Beberapa orang pemimpin masyarakat Palestina memang mulai ada yang curiga dengan fenomena yang mengundang tanya (Jawa: nyala wadi) itu. Rasanya memang ada sesuatu yang nyala wadi dan nganeh-anehi sekali. Tetapi kecurigaan itu hanya dirasakan oleh beberapa orang saja yang memiliki kepekaan sosial politik yang cukup. Sementara sebagian besar yang lain tidak menaruh kepedulian atau pertanyaan sama sekali, apalagi kecurigaan, kepada orang-orang Yahudi Eropa yang jumlahnya makin besar dan mencurigakan tersebut. Apalagi para pendatang ini mulai banyak tingkah: meminjam atau menyewa rumah-rumah penduduk, menempati tanah-tanah yang kosong baik dengan cara meminjam, menyewa, atau membeli.
Para pendatang Yahudi dari Eropa dan belahan dunia Barat lainnya ini memang tampak sangat percaya diri dan cenderung superior. Maklum mereka datang dari Eropa atau Barat yang lebih maju pendidikannya dibandingkan bangsa-bangsa Asia dan Afrika waktu itu. Apalagi mereka berkulit putih, berpakaian ala Barat (western), bicara bahasa Inggris atau bahasa Eropa lainnya, dan banyak di antaranya berpendidikan tinggi. Sementara bangsa Arab Palestina banyak yang buta huruf, karena Ottoman yang selama ratusan tahun memerintah kawasan itu tidak begitu memajukan pendidikan rakyatnya.
Gampangnya, para pendatang lebih superior, lebih pintar, dan lebih percaya diri daripada penduduk asli. Ada di antara mereka yang terbujuk memberikan tanahnya, meminjamkan, menyewakan atau bahkan menjualnya kepada pendatang Yahudi yang entah darimana selalu saja memiliki uang. Lambat laun, sedikit demi sedikit namun pasti, para Yahudi pendatang itu semakin kuat dan berani, melunjak, dan bahkan tidak jarang mulai memaksakan kehendak. Ketegangan antara penduduk asli Arab Palestina dan pendatang Yahudi pun mulai sering terjadi.

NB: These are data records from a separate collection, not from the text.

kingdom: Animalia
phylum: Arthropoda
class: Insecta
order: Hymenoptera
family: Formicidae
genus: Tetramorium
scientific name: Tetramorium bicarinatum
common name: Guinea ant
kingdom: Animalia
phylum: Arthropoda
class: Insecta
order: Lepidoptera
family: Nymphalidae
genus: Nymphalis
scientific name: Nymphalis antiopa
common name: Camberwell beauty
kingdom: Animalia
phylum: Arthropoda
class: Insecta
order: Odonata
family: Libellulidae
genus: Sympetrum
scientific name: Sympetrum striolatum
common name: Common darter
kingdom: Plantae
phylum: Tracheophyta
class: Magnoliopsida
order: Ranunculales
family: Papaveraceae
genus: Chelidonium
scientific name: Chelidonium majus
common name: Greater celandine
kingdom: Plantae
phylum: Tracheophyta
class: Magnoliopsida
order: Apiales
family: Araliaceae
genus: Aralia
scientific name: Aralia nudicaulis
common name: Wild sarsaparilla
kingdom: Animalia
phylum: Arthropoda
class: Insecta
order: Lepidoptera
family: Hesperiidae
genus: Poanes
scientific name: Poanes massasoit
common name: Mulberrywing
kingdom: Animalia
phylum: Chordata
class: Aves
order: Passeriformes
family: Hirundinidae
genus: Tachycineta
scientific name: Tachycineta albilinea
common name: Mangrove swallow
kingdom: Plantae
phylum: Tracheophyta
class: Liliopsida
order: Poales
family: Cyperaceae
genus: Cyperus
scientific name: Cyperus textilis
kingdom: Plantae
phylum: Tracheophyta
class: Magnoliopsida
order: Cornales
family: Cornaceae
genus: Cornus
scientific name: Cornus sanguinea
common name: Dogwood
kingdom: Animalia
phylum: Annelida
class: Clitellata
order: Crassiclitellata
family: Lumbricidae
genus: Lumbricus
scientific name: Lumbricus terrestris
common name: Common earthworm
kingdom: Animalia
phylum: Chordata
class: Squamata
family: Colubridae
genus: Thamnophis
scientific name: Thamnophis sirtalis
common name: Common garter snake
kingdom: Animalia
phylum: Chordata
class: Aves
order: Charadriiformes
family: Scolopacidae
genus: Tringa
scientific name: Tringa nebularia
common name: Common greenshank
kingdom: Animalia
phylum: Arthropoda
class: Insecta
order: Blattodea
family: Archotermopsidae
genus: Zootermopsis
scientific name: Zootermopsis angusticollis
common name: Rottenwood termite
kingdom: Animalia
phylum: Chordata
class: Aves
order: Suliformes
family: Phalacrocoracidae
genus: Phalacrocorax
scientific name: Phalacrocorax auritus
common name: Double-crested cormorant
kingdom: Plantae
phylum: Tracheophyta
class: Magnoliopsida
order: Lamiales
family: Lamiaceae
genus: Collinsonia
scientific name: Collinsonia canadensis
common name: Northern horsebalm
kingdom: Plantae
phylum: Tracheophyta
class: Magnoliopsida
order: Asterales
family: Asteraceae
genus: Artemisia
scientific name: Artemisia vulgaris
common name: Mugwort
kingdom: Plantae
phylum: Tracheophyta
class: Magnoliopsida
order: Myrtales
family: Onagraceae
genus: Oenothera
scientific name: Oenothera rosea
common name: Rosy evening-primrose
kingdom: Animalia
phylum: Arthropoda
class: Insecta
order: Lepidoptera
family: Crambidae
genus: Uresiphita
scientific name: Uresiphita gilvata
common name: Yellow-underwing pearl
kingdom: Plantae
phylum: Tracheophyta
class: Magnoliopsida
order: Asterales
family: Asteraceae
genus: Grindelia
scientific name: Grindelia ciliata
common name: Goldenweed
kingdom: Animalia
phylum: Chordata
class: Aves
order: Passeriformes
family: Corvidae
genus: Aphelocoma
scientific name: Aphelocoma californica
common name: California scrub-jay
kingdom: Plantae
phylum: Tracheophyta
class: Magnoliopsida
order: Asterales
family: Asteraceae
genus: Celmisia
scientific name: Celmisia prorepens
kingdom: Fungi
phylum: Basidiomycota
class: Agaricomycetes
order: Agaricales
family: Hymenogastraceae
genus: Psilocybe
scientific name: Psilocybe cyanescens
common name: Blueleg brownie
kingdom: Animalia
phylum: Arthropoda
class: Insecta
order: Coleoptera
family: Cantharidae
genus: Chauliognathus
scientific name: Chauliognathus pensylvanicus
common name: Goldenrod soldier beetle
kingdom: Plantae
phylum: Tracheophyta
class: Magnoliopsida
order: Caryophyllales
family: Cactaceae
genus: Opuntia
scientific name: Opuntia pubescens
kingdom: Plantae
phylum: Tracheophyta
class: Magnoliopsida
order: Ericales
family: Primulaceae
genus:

Baca Juga: Zainab Al Ghazali: Sosok Perempuan Pejuang yang Menulis Tafsir
Ketegangan dan bentrokan antara keduanya mulai mengarah pada tindak kekerasan. Apalagi secara mengejutkan para pendatang juga mulai kelihatan menggunakan senjata api, bahan peledak, bahkan bom molotov. Lebih mengejutkan lagi mereka mulai memiliki milisi, yakni kekuatan semi militer yang terorganisasi secara rapi dan sistematis. Sementara pemegang mandat Palestina, yakni Inggris, yang sejatinya adalah penjajah (kolonialis atau imperialis) secara mencolok mata tampak lebih akrab dengan para pendatang Yahudi itu. Maklum mereka datang dari negeri yang sama: Eropa dan Barat lainnya. Kulit mereka pun nyaris sama: putih. Mereka juga berbicara dalam bahasa yang sama: Inggris dan Eropa lainnya.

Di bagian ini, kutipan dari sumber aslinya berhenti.